We next examined MCC assembly in mitotic cells expressing GST-tagged MAD2WT, MAD2L13A or MAD2ΔC10 (Fig. 3A). Similar to results obtained from G1/S arrested cells, wild type and C-MAD2, but not the O-MAD2 mutant, pulled down other MCC subunits in nocodazole arrested mitotic cells. The amount of APC/C (represented by CDC27) that associated with MCC was higher in cells expressing MAD2L13A as compared with MAD2WT, and no CDC27 was observed to associate with MAD2ΔC10 (Fig. 3A).
Live cell imaging was performed to directly evaluate the effects of GFP-MAD2L13A and GFP-MAD2ΔC10 expression on mitosis progression (Vids. S1–S4). In untransfected control cells, the average time from mitosis entry to anaphase onset was 43 ± 21 min (n = 70, range = 18–150 min). Transfection of GFP vector alone did not significantly affect the duration (51 ± 51 min, n = 34, range = 30–324 min) (Welch's unpaired t-test, p = 0.35 > 0.05) (Vids. S5 and S6). In contrast, cells transfected with GFP-MAD2L13A spent 334 ± 312 min (n = 31, range = 30–924 min) in mitosis before anaphase or cell death (Fig. 3B). The length of mitosis correlated with the C-MAD2 level (as determined by intracellular mean GFP intensity, r = 0.66) and was significantly longer than in untransfected control cells (Welch's unpaired t-test, p < 0.001). Cells expressing GFP-MAD2ΔC10 accelerated through mitosis within 29 ± 8 min (n = 21, range = 18–54 min, p < 0.001 as compared with control) (Fig. 3B).
The role of C-MAD2 as part of the mitotic checkpoint effector was also examined in a mitotic extract prepared from nocodazole arrested HeLa cells.43,47 Incubation of the chromosome-free extract in vitro bypasses upstream signal transduction events (including kinetochore catalyzed O→C-conversion) but recapitulates APC/C activation that is accompanied by disassociation of MCC from APC/C.43 When C-MAD2 was added to the extract at 20-fold over endogenous concentration, a delay of ~60 min in APC/C activation was observed as reflected in slower degradation of cyclin B (Fig. 3C). Further titration experiments found even addition of an extra 40% of endogenous level of C-MAD2 reproducibly induced a delay of ~5 min (data not shown). Consistent with selective incorporation of C-MAD2 into the MCC and absence of unattached kinetochores in the extract to catalyze O→C conversion, addition of O-MAD2 had no effect on the degradation of cyclin B.10 The mitotic checkpoint silencing protein p31comet specifically binds to C-MAD2 and silences mitotic checkpoint signaling.48–50 Addition of p31comet itself to the extract indeed accelerated APC/C activation51 (Fig. 3C). Moreover, addition of p31comet alleviated the delay of APC/C activation caused by C-MAD2 (Fig. 3C). These results are consistent with a recent report showing that p31comet may cause MCC disassembly through interaction with MAD2.52
Some earlier observations did not detect or only detected sub-stoichiometric levels of MAD2 in the MCC either isolated from cell lysates or reconstituted from recombinant proteins.27,29,39,40 Based on the above results we reasoned that these observations may be due to the conformational heterogeneity of MAD2WT and/or spontaneous inter-conversion between O- and C-conformers. To test the idea, we co-expressed GST-BUBR1 and 6x His-tagged CDC20, BUB3 and -MAD2L13A by infecting Sf9 insect cells with all four recombinant baculoviruses. The association of C-MAD2 with other components of the MCC was clearly observed in the GSH-agarose affinity-purified MCC (Fig. 4A, right lane).

DATA FOR REVIEW:
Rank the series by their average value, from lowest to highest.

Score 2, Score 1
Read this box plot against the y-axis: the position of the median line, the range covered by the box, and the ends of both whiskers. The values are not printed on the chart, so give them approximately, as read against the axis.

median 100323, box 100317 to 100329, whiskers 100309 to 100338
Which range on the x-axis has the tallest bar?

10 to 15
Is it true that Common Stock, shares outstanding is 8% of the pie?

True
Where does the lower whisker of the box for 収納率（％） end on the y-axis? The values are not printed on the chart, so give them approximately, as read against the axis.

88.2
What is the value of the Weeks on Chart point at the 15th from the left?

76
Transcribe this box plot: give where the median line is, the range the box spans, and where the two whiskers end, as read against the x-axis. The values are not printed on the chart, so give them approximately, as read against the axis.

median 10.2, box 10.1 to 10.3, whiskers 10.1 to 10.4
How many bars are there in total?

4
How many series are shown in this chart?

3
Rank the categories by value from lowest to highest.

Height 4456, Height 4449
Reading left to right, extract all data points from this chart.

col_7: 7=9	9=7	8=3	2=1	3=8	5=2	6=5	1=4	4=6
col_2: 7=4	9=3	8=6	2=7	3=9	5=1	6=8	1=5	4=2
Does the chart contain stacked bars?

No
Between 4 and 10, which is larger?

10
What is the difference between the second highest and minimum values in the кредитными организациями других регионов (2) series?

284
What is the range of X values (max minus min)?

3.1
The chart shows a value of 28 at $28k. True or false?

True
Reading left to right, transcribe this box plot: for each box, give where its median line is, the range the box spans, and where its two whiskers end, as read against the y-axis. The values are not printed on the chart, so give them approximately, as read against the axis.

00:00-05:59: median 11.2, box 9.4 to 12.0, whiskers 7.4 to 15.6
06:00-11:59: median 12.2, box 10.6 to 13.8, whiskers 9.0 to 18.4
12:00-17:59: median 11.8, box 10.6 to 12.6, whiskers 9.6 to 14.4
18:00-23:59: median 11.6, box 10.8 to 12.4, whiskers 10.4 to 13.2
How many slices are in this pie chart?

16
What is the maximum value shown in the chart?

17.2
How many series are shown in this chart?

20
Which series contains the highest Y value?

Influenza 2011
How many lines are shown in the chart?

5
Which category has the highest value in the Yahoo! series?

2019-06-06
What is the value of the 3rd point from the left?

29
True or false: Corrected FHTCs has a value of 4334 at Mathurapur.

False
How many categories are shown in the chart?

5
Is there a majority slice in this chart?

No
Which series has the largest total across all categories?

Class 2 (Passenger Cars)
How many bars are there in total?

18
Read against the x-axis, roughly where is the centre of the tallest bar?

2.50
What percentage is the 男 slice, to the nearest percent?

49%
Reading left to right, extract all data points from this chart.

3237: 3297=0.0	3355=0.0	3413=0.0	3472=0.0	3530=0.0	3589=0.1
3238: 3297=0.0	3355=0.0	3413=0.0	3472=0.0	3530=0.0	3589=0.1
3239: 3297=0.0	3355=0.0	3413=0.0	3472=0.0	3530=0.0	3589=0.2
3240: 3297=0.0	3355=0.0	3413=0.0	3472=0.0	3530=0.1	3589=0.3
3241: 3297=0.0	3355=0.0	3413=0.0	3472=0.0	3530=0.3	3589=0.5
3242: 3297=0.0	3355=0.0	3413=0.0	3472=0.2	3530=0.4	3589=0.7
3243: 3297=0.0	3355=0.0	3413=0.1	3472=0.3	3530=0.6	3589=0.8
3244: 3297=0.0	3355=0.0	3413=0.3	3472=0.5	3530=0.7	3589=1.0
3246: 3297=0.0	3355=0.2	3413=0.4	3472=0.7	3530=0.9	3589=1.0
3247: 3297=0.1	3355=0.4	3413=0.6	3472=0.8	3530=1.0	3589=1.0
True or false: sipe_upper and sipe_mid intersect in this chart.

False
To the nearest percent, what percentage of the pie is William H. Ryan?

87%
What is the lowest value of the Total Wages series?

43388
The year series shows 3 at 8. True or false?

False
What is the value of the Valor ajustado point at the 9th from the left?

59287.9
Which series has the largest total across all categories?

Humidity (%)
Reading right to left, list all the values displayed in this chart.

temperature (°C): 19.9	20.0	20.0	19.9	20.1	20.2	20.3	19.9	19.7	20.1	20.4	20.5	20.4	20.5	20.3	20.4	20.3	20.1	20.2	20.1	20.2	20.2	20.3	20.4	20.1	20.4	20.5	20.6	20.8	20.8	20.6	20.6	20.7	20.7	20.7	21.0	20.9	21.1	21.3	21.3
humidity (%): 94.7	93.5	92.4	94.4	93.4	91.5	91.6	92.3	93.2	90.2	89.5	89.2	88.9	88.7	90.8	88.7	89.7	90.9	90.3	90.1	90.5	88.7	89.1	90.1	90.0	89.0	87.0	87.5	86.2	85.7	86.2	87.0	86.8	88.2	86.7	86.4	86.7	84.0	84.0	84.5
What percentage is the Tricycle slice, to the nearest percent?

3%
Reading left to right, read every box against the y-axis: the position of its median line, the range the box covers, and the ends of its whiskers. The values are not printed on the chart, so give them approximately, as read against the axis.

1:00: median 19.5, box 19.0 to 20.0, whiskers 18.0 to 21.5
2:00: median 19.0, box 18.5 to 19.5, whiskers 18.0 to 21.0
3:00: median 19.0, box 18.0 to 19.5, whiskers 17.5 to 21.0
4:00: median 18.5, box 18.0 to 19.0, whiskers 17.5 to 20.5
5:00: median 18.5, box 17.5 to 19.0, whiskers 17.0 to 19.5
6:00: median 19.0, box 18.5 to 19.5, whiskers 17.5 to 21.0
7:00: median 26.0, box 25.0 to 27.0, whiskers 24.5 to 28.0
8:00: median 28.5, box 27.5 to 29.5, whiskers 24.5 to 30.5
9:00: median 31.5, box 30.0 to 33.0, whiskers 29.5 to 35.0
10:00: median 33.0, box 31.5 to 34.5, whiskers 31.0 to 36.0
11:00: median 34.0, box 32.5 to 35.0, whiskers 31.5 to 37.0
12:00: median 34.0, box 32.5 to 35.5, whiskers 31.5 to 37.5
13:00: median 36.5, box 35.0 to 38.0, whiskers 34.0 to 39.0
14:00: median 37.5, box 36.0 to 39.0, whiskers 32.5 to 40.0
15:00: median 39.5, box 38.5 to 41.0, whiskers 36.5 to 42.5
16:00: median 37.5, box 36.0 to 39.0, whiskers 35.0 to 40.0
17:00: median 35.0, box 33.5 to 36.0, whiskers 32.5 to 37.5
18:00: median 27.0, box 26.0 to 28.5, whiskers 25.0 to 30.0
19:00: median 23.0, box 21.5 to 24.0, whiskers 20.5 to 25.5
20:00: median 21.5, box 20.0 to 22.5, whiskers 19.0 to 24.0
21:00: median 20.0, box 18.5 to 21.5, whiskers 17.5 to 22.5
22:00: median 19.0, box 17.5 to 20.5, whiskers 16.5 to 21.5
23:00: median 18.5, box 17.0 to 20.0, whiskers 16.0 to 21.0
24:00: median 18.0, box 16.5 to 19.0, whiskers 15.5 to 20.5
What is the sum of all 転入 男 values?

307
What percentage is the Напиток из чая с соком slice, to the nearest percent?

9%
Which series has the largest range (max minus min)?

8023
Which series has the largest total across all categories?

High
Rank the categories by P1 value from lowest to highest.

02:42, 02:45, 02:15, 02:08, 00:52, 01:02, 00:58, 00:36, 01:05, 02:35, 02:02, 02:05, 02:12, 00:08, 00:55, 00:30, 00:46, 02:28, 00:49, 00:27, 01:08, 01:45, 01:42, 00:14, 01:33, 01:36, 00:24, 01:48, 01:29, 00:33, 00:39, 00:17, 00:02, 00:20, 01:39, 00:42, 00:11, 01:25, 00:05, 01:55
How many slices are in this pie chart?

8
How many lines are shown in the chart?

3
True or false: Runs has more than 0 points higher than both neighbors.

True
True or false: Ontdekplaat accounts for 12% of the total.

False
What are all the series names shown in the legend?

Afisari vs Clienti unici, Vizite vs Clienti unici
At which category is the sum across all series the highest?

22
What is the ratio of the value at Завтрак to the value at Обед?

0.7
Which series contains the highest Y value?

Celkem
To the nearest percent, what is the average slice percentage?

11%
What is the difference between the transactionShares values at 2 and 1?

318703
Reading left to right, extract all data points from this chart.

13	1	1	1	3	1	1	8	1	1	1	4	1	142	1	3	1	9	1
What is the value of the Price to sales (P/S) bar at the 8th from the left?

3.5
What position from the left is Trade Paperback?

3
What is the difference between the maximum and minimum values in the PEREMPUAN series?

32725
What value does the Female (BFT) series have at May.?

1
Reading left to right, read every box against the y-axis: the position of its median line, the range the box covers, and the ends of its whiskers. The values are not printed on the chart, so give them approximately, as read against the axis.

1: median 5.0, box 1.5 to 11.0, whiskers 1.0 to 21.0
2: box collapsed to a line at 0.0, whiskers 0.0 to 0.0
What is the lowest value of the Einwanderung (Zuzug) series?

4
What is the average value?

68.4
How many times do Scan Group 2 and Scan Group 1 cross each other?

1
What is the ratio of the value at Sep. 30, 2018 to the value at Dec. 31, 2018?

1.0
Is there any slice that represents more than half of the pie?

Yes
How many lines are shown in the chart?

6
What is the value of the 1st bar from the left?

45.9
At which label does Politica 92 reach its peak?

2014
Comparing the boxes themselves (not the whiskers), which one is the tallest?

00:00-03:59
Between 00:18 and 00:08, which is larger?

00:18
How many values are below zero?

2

PROMPT A: Translate into Spanish this sentence from the passage on MAD2: "The mitotic checkpoint silencing protein p31comet specifically binds to C-MAD2 and silences mitotic checkpoint signaling."
PROMPT B: Write out everything from "We next examined" down to "with MAD2ΔC10 (Fig. 3A)." in the passage on MAD2.
PROMPT C: According to the passage on MAD2, how long did cells expressing GFP-MAD2ΔC10 take to get through mitosis on average?

FINAL ANSWER A: La proteína silenciadora del punto de control mitótico p31comet se une específicamente a C-MAD2 y silencia la señalización del punto de control mitótico.

FINAL ANSWER B:
We next examined MCC assembly in mitotic cells expressing GST-tagged MAD2WT, MAD2L13A or MAD2ΔC10 (Fig. 3A). Similar to results obtained from G1/S arrested cells, wild type and C-MAD2, but not the O-MAD2 mutant, pulled down other MCC subunits in nocodazole arrested mitotic cells. The amount of APC/C (represented by CDC27) that associated with MCC was higher in cells expressing MAD2L13A as compared with MAD2WT, and no CDC27 was observed to associate with MAD2ΔC10 (Fig. 3A).

FINAL ANSWER C: 29 ± 8 min